• Problem details
Below are the lines to check; count those holding the string "andResult" and give only the number.

___ Data to examine ___

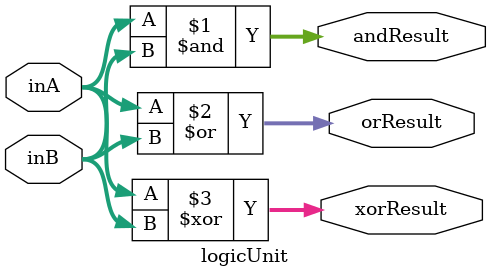
<source format=v>
module logicUnit (andResult, orResult, xorResult, inA, inB);
	output [31:0] andResult, orResult, xorResult;
	input [31:0] inA, inB;

	assign andResult = inA & inB;
	assign orResult = inA | inB;
	assign xorResult = inA ^ inB;

endmodule
</source>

___

• Response for this exercise
3